Maybe it’s egotistical to think my life is worth reading about. Who cares, really?
I’ve written a book that does not paint me in a very positive light, and I paid dearly for the lifestyle choices I made in early adulthood. I set out to write the hard “stuff” because, even though my story is uniquely my own, I hope it prompts others to evaluate their own lives and maybe recognize certain aspects that need adjustments. Self-protection, in my case, had to trump the Secret Service’s protective mission when everything around me fell apart. I couldn’t stay or I’d continue to self-destruct.
Isn’t that a better message than a scandalous tell-all?
All this being said (or written), I’m making the difficult choice to self-publish Agent Innocent.
I’ve gone back and forth with this choice, wondering if I’m giving up by doing so or if I’m actually refusing to silence myself because I’m not scandalous enough for a big-time publishing house. Outside of pitching this book, the response to Agent Innocent and my message has been mostly positive.

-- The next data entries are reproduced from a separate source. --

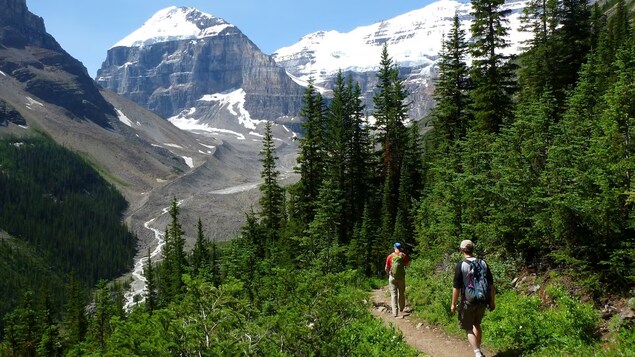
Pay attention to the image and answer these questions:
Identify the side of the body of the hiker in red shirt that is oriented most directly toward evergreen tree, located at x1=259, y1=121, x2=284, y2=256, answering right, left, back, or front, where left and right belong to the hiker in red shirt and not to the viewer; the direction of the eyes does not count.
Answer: front

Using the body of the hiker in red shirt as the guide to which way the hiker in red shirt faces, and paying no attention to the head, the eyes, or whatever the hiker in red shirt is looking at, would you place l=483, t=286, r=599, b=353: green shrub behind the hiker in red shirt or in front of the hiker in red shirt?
behind

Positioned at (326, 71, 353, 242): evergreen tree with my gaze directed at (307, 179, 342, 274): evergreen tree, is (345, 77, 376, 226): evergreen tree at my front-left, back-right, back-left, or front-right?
back-left

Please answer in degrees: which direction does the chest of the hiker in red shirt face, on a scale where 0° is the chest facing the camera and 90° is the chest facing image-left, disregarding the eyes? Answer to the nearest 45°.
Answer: approximately 180°

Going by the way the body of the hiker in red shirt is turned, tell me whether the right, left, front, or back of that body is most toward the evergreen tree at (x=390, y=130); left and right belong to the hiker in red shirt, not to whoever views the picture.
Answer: front

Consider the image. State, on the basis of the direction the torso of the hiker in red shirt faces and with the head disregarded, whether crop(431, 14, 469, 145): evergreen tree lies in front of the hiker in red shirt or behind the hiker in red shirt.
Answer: in front

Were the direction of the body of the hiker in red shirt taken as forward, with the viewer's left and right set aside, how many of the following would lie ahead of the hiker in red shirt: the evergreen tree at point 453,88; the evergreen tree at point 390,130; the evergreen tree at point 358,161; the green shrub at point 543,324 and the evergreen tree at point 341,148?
4

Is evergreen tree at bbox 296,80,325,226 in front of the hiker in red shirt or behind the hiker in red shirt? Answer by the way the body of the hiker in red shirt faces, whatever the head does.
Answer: in front

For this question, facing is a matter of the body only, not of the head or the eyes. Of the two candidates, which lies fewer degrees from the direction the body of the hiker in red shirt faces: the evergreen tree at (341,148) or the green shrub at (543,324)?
the evergreen tree

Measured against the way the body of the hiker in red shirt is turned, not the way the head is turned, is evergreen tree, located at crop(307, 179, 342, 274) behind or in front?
in front

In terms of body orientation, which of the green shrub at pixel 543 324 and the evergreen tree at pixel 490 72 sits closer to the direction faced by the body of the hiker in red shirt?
the evergreen tree

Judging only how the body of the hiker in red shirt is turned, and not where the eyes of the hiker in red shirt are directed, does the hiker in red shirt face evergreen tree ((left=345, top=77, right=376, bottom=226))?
yes

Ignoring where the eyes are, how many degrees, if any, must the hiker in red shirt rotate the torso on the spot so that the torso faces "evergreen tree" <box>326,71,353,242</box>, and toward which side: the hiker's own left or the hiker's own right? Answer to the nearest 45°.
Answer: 0° — they already face it
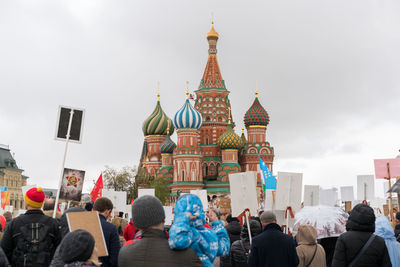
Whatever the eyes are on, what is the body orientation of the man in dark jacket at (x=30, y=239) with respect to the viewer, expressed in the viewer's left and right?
facing away from the viewer

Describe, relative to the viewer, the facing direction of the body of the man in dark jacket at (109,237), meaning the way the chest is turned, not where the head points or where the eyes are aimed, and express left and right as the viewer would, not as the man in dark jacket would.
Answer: facing away from the viewer and to the right of the viewer

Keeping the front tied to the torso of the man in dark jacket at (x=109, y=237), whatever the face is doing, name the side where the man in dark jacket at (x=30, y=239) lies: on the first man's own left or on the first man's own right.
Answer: on the first man's own left

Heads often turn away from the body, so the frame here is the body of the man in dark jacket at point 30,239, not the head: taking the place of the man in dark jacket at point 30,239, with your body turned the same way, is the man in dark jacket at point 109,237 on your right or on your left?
on your right

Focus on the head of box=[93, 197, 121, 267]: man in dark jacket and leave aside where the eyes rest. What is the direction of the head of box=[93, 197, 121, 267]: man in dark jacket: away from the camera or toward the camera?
away from the camera

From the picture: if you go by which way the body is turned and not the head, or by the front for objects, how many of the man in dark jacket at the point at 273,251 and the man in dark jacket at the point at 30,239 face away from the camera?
2

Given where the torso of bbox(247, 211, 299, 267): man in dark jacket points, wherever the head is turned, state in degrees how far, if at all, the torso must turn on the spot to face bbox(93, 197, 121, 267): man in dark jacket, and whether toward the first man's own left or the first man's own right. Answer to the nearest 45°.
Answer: approximately 135° to the first man's own left

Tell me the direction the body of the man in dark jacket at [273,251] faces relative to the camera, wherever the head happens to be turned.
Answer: away from the camera
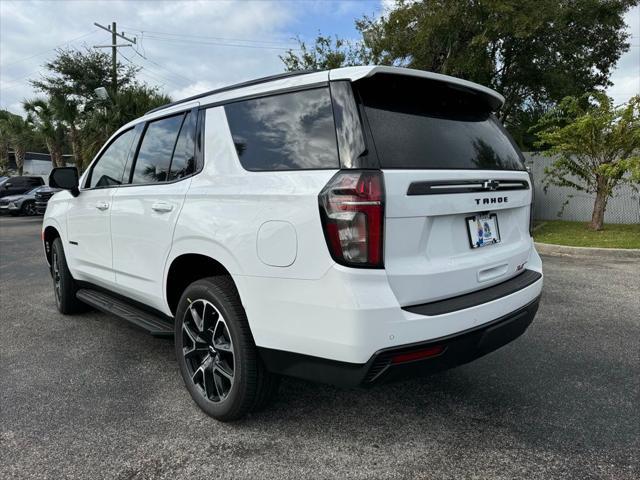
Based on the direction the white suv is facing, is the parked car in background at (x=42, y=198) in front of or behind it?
in front

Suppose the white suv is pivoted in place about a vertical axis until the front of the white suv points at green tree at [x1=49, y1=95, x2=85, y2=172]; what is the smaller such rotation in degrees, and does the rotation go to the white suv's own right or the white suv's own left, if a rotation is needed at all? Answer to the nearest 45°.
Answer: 0° — it already faces it

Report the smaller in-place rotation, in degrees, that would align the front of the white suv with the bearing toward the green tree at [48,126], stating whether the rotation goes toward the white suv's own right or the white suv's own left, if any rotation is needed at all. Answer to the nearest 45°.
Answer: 0° — it already faces it

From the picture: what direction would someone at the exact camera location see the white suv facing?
facing away from the viewer and to the left of the viewer

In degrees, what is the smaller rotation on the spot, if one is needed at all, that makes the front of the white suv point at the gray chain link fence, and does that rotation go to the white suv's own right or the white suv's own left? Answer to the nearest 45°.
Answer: approximately 90° to the white suv's own right

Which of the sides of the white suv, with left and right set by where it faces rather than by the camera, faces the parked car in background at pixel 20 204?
front

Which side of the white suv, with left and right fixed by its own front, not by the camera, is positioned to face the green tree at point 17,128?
front

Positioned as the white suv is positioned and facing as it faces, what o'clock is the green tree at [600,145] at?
The green tree is roughly at 3 o'clock from the white suv.

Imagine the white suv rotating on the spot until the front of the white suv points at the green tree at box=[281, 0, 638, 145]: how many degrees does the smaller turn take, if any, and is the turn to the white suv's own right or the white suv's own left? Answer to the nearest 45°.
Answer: approximately 90° to the white suv's own right

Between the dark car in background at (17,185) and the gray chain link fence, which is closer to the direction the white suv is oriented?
the dark car in background

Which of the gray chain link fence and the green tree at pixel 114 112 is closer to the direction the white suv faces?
the green tree

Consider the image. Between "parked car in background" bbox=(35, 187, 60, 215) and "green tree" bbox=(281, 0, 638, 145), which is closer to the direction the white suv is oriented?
the parked car in background

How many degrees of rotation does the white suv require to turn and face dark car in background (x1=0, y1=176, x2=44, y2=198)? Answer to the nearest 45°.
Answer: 0° — it already faces it
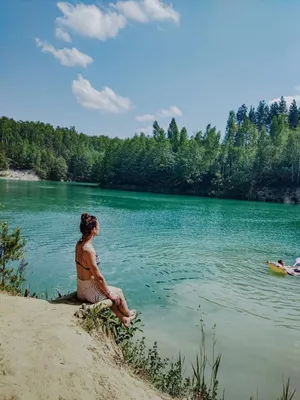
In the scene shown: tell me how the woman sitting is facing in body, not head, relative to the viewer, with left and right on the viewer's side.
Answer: facing away from the viewer and to the right of the viewer

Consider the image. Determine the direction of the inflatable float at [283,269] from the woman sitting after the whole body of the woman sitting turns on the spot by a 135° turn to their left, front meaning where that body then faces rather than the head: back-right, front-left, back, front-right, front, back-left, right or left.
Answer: back-right
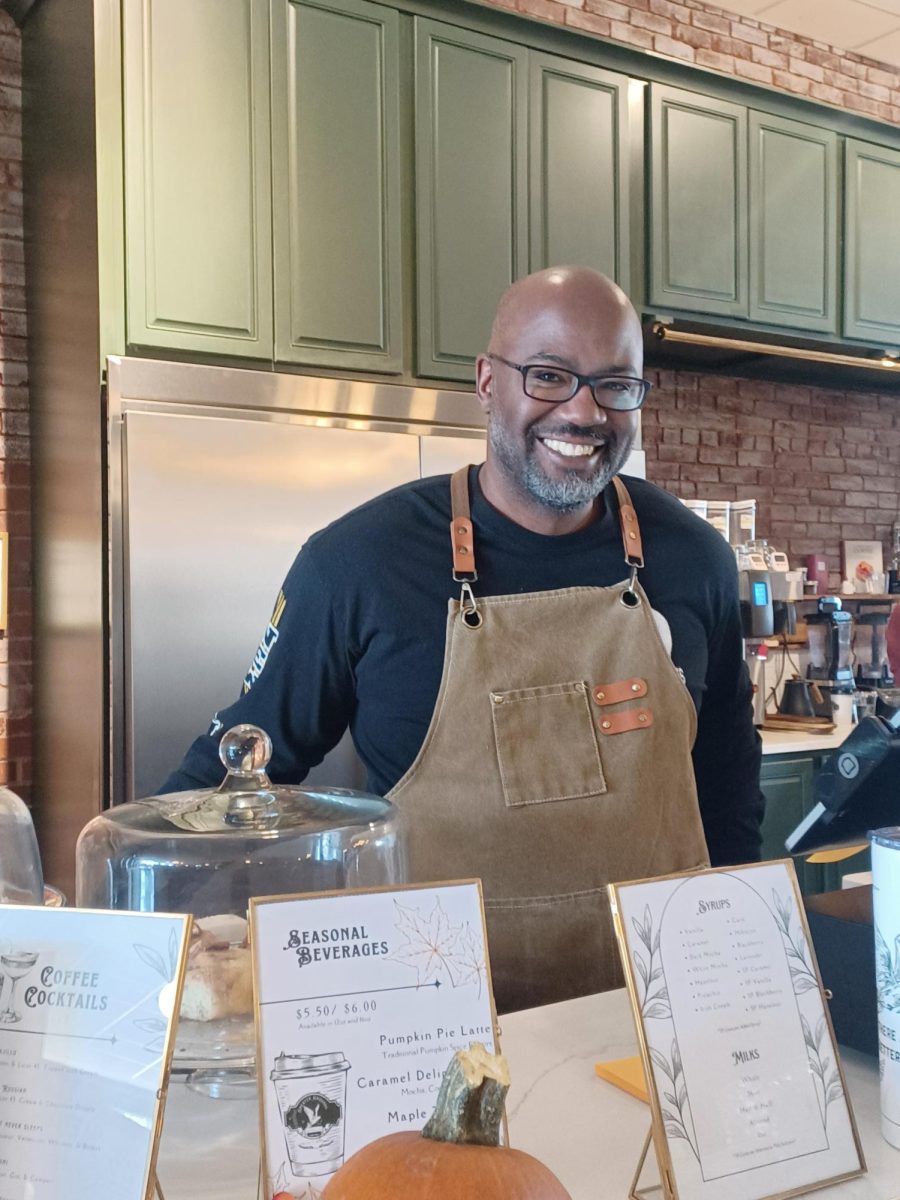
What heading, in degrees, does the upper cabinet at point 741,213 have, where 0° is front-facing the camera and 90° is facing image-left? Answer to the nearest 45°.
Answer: approximately 315°

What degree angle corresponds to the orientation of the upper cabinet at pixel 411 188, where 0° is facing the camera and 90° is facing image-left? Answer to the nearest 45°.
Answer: approximately 315°

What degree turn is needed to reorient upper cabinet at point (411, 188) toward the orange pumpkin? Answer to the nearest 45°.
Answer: approximately 45° to its right

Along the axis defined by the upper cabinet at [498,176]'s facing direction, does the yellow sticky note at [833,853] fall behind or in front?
in front

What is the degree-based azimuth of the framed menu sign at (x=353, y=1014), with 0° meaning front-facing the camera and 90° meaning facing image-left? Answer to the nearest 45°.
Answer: approximately 0°

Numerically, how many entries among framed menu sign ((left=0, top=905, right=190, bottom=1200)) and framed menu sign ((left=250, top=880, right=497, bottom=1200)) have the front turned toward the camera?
2

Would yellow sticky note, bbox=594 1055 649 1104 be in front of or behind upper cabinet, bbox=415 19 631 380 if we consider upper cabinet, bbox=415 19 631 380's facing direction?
in front

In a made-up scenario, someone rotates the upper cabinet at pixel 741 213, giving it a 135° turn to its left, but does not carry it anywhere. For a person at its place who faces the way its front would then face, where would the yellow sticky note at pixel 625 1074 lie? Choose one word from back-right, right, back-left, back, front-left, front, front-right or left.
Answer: back
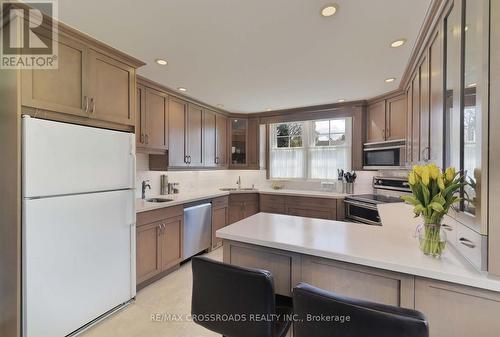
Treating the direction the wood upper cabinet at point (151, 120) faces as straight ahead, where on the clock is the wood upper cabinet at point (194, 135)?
the wood upper cabinet at point (194, 135) is roughly at 9 o'clock from the wood upper cabinet at point (151, 120).

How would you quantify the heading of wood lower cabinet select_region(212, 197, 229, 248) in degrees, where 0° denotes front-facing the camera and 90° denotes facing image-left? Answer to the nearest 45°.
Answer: approximately 315°

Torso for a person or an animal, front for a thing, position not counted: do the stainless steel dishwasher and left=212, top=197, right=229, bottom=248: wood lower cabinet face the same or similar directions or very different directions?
same or similar directions

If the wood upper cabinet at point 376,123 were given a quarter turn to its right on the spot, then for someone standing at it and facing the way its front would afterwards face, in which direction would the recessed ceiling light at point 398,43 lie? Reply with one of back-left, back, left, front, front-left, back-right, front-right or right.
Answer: back-left

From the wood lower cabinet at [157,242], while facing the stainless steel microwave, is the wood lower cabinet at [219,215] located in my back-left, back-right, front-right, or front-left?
front-left

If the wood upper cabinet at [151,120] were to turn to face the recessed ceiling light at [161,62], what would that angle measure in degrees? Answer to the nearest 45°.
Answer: approximately 45° to its right

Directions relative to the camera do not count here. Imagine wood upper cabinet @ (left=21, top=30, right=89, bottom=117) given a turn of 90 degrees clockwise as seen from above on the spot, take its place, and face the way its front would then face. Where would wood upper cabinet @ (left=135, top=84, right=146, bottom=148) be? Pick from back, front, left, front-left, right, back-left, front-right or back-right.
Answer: back

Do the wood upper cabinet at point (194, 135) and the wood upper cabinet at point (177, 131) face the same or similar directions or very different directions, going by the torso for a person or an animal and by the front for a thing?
same or similar directions

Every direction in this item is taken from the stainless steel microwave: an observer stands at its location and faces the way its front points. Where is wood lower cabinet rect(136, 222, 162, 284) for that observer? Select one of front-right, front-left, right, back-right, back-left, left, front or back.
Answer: front

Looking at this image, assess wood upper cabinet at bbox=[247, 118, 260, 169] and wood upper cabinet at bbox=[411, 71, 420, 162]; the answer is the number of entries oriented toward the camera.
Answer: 1

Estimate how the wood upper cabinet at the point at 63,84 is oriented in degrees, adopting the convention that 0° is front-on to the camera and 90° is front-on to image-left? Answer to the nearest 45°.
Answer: approximately 315°

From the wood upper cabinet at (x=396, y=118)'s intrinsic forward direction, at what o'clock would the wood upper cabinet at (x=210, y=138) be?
the wood upper cabinet at (x=210, y=138) is roughly at 1 o'clock from the wood upper cabinet at (x=396, y=118).

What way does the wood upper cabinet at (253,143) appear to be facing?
toward the camera

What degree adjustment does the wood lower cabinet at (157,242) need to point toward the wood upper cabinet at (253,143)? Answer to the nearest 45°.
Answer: approximately 90° to its left

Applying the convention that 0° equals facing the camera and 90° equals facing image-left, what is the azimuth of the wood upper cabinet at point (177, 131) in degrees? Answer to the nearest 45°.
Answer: approximately 315°

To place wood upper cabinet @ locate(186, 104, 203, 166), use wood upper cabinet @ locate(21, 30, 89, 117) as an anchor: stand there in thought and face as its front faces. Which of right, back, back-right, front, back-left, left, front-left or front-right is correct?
left

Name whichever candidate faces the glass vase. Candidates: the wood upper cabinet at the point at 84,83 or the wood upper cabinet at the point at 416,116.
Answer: the wood upper cabinet at the point at 84,83

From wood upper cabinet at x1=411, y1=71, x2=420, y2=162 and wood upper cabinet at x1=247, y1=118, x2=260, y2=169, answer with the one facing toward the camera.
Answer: wood upper cabinet at x1=247, y1=118, x2=260, y2=169

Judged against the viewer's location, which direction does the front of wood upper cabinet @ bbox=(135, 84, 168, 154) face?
facing the viewer and to the right of the viewer

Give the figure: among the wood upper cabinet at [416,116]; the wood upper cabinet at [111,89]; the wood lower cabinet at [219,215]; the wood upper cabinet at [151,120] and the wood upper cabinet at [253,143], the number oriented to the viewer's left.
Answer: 1

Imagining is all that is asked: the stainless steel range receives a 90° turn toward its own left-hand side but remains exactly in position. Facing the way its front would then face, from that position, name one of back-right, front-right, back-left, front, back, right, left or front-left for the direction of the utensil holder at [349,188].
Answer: back

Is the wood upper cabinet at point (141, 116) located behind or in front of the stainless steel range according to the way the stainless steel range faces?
in front

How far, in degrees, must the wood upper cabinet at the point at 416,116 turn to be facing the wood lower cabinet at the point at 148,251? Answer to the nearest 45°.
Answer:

I know I needed to write Agent Innocent even if no one ever reads it. Maybe that’s what makes it better. It’s raw, real, and uncensored. It doesn’t have to be a tell-all about a shady politician to be relevant. I know this deep down. I’m having a hard time getting it to sink in some days.
If all goes well, Agent Innocent will be published by the end of 2019. I will post updates about pre-orders, etc. if/when that information is available.
In the meantime, I’m continuing to work on myself, my attitude, and trying to find ways to be excited about the future rather than continue to only see the negative. It’s time for me to refocus on what really matters, and I’ve found myself getting away from that lately.
Thank you to everyone who has loved and supported me despite those times when my self-absorbed defeatism has overpowered my abilities to be a good friend and family member. I truly have an enviable support system. I hope you all know how much I love you.